More than eight decades after it was installed, a memorial to the three 19th-century sibling novelists in London’s Westminster Abbey was amended Thursday to restore the diaereses – the two dots over the e in their surname.

The dots — which indicate that the name is pronounced “brontay” rather than “bront” — were omitted when the stone tablet commemorating Charlotte, Emily and Anne was erected in the abbey’s Poets’ Corner in October 1939, just after the outbreak of World War II.

They were restored after Brontë historian Sharon Wright, editor of the Brontë Society Gazette, raised the issue with Dean of Westminster David Hoyle. The abbey asked its stonemason to tap in the dots and its conservator to paint them.

“There’s no paper record for anyone complaining about this or mentioning this, so I just wanted to put it right, really,” Wright said. “These three Yorkshire women deserve their place here, but they also deserve to have their name spelled correctly.”

It’s believed the writers’ Irish father Patrick changed the spelling of his surname from Brunty or Prunty when he went to university in England.
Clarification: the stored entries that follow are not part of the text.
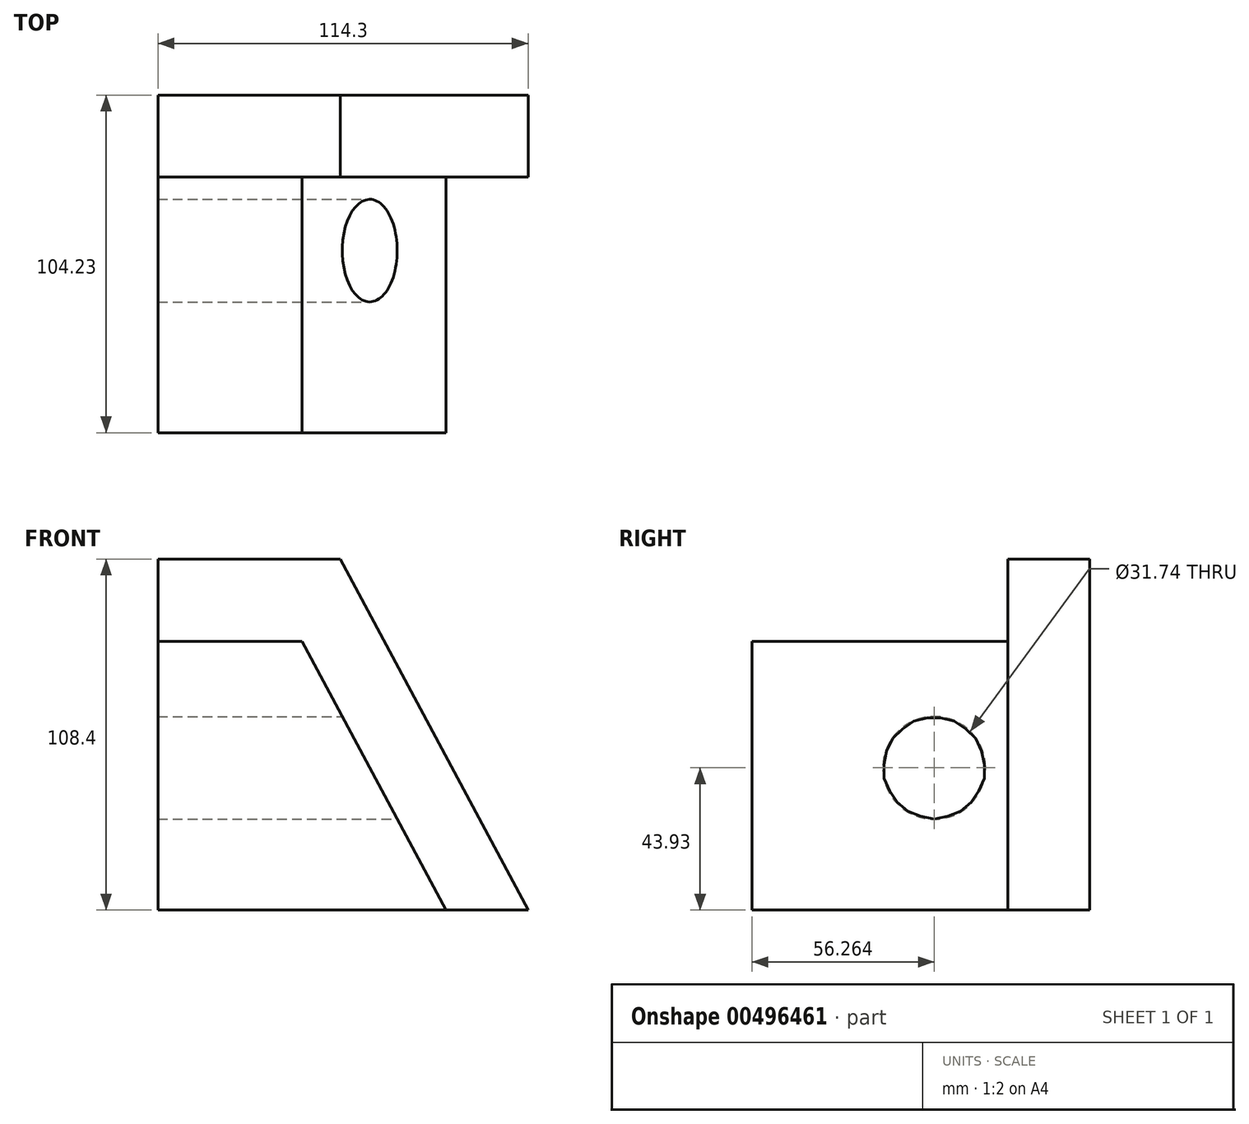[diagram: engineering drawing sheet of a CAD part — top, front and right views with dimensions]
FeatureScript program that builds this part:
annotation { "Feature Type Name" : "Feature", "Feature Type Description" : "" }
export const myFeature = defineFeature(function(context is Context, id is Id, definition is map)
    precondition{}
    {
        {
            var Q0;
            Q0=qCreatedBy(makeId("Right.planeOp"),FACE);
            var sketch = newSketch(context, id + "F0", { "sketchPlane" : qUnion([Q0])});
            skLineSegment(sketch, "E0.bottom", {"start": v(-38.74, 39.07) * mm, "end": v(65.49, 39.07) * mm});
            skLineSegment(sketch, "E0.top", {"start": v(-38.74, -43.93) * mm, "end": v(65.49, -43.93) * mm});
            skLineSegment(sketch, "E0.left", {"start": v(-38.74, 39.07) * mm, "end": v(-38.74, -43.93) * mm});
            skLineSegment(sketch, "E0.right", {"start": v(65.49, 39.07) * mm, "end": v(65.49, -43.93) * mm});
            skCircle(sketch, "E1", {"center": v(17.52, 0) * mm, "radius": 15.87 * mm});
            skSolve(sketch);
        }
        {
            var Q0;
            Q0=makeQuery(id+"F0.imprint","IMPRINT",FACE,{"disambiguationData":[TD([[makeQuery(id+"F0.imprint","IMPRINT",EDGE,{"derivedFrom":sQuery(id+"F0.wireOp",EDGE,"E0.bottom")}),-1.0]])]});
            extrude(context, id + "F1", {"entities" : qUnion([Q0]), "oppositeDirection" : true, "depth" : 88.9 * mm});
        }
        {
            var Q0;
            Q0=makeQuery(id+"F1.opExtrude","SWEPT_FACE",FACE,{"disambiguationData":[OSD([sQuery(id+"F0.wireOp",EDGE,"E0.left")])]});
            var sketch = newSketch(context, id + "F2", { "sketchPlane" : qUnion([Q0])});
            skLineSegment(sketch, "E2", {"start": v(-44.45, 39.07) * mm, "end": v(0, -43.93) * mm});
            skLineSegment(sketch, "E3", {"start": v(0, -43.93) * mm, "end": v(0, 39.07) * mm});
            skLineSegment(sketch, "E4", {"start": v(0, 39.07) * mm, "end": v(-44.45, 39.07) * mm});
            skSolve(sketch);
        }
        {
            var Q0;
            Q0=makeQuery(id+"F2.imprint","IMPRINT",FACE,{"disambiguationData":[TD([[makeQuery(id+"F2.imprint","IMPRINT",EDGE,{"derivedFrom":sQuery(id+"F2.wireOp",EDGE,"E2")}),1.0]])]});
            extrude(context, id + "F3", {"entities" : qUnion([Q0]), "operationType" : NewBodyOperationType.REMOVE, "oppositeDirection" : true, "depth" : 152.4 * mm});
        }
        {
            var Q0;
            Q0=makeQuery(id+"F1.opExtrude","SWEPT_FACE",FACE,{"disambiguationData":[OSD([sQuery(id+"F0.wireOp",EDGE,"E0.bottom")])]});
            var sketch = newSketch(context, id + "F4", { "sketchPlane" : qUnion([Q0])});
            skLineSegment(sketch, "E5.bottom", {"start": v(-88.9, 65.49) * mm, "end": v(-44.45, 65.49) * mm});
            skLineSegment(sketch, "E5.top", {"start": v(-88.9, 40.28) * mm, "end": v(-44.45, 40.28) * mm});
            skLineSegment(sketch, "E5.left", {"start": v(-88.9, 65.49) * mm, "end": v(-88.9, 40.28) * mm});
            skLineSegment(sketch, "E5.right", {"start": v(-44.45, 65.49) * mm, "end": v(-44.45, 40.28) * mm});
            skSolve(sketch);
        }
        {
            var Q0;
            Q0=makeQuery(id+"F4.imprint","IMPRINT",FACE,{"disambiguationData":[TD([[makeQuery(id+"F4.imprint","IMPRINT",EDGE,{"derivedFrom":sQuery(id+"F4.wireOp",EDGE,"E5.bottom")}),-1.0]])]});
            extrude(context, id + "F5", {"entities" : qUnion([Q0]), "operationType" : NewBodyOperationType.ADD, "depth" : 25.4 * mm});
        }
        {
            var Q0;
            Q0=makeQuery(id+"F3.boolean.opBoolean","COPY",FACE,{"derivedFrom":makeQuery(id+"F3.opExtrude","SWEPT_FACE",FACE,{"disambiguationData":[OSD([sQuery(id+"F2.wireOp",EDGE,"E2")])]})});
            var sketch = newSketch(context, id + "F6", { "sketchPlane" : qUnion([Q0])});
            skLineSegment(sketch, "E6", {"start": v(40.28, 55.43) * mm, "end": v(40.28, -38.72) * mm});
            skSolve(sketch);
        }
        {
            var Q0;
            Q0=makeQuery(id+"F5.opExtrude","SWEPT_FACE",FACE,{"disambiguationData":[OSD([sQuery(id+"F4.wireOp",EDGE,"E5.right")])]});
            var Q1;
            {var subQ0=sQuery(id+"F6.wireOp",EDGE,"E6");Q1=makeQuery(id+"F6.imprint","IMPRINT",FACE,{"disambiguationData":[TD([[makeQuery(id+"F6.imprint","IMPRINT",EDGE,{"derivedFrom":subQ0}),1.0]])]});}
            extrude(context, id + "F7", {"entities" : qUnion([Q0, Q1]), "operationType" : NewBodyOperationType.ADD, "depth" : 25.4 * mm, "hasSecondDirection" : true, "secondDirectionOppositeDirection" : true, "secondDirectionDepth" : 25.4 * mm});
        }
        {
            var Q0;
            {var subQ0=sQuery(id+"F4.wireOp",EDGE,"E5.top");Q0=makeQuery(id+"F7.boolean.opBoolean","MERGE",FACE,{"derivedFrom":[makeQuery(id+"F5.opExtrude","SWEPT_FACE",FACE,{"disambiguationData":[OSD([subQ0])]}),makeQuery(id+"F7.opExtrude","SWEPT_FACE",FACE,{"disambiguationData":[OSD([sQuery(id+"F0.wireOp",EDGE,"E0.bottom"),sQuery(id+"F0.wireOp",EDGE,"E0.left"),sQuery(id+"F2.wireOp",EDGE,"E2"),sQuery(id+"F2.wireOp",EDGE,"E4"),subQ0,sQuery(id+"F4.wireOp",EDGE,"E5.right")])]}),makeQuery(id+"F7.opExtrude","SWEPT_FACE",FACE,{"disambiguationData":[OSD([sQuery(id+"F6.wireOp",EDGE,"E6")])]})]});}
            var sketch = newSketch(context, id + "F8", { "sketchPlane" : qUnion([Q0])});
            skLineSegment(sketch, "E7", {"start": v(-19.05, 39.07) * mm, "end": v(-32.65, 64.47) * mm});
            skLineSegment(sketch, "E8", {"start": v(-32.65, 64.47) * mm, "end": v(-19.05, 64.47) * mm});
            skLineSegment(sketch, "E9", {"start": v(-19.05, 64.47) * mm, "end": v(-19.05, 39.07) * mm});
            skSolve(sketch);
        }
        {
            var Q0;
            Q0=makeQuery(id+"F8.imprint","IMPRINT",FACE,{"disambiguationData":[TD([[makeQuery(id+"F8.imprint","IMPRINT",EDGE,{"derivedFrom":sQuery(id+"F8.wireOp",EDGE,"E7")}),-1.0]])]});
            extrude(context, id + "F9", {"entities" : qUnion([Q0]), "operationType" : NewBodyOperationType.REMOVE, "endBound" : BoundingType.THROUGH_ALL, "oppositeDirection" : true, "depth" : 25.4 * mm});
        }
    });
Raised on the wild Yorkshire moors, all three sisters died before they were 40, leaving enduring novels including Charlotte’s “Jane Eyre,” Emily’s “Wuthering Heights” and Anne’s “The Tenant of Wildfell Hall.”

Rebecca Yorke, director of the Brontë Society, welcomed the restoration.

“As the Brontës and their work are loved and respected all over the world, it’s entirely appropriate that their name is spelled correctly on their memorial,” she said.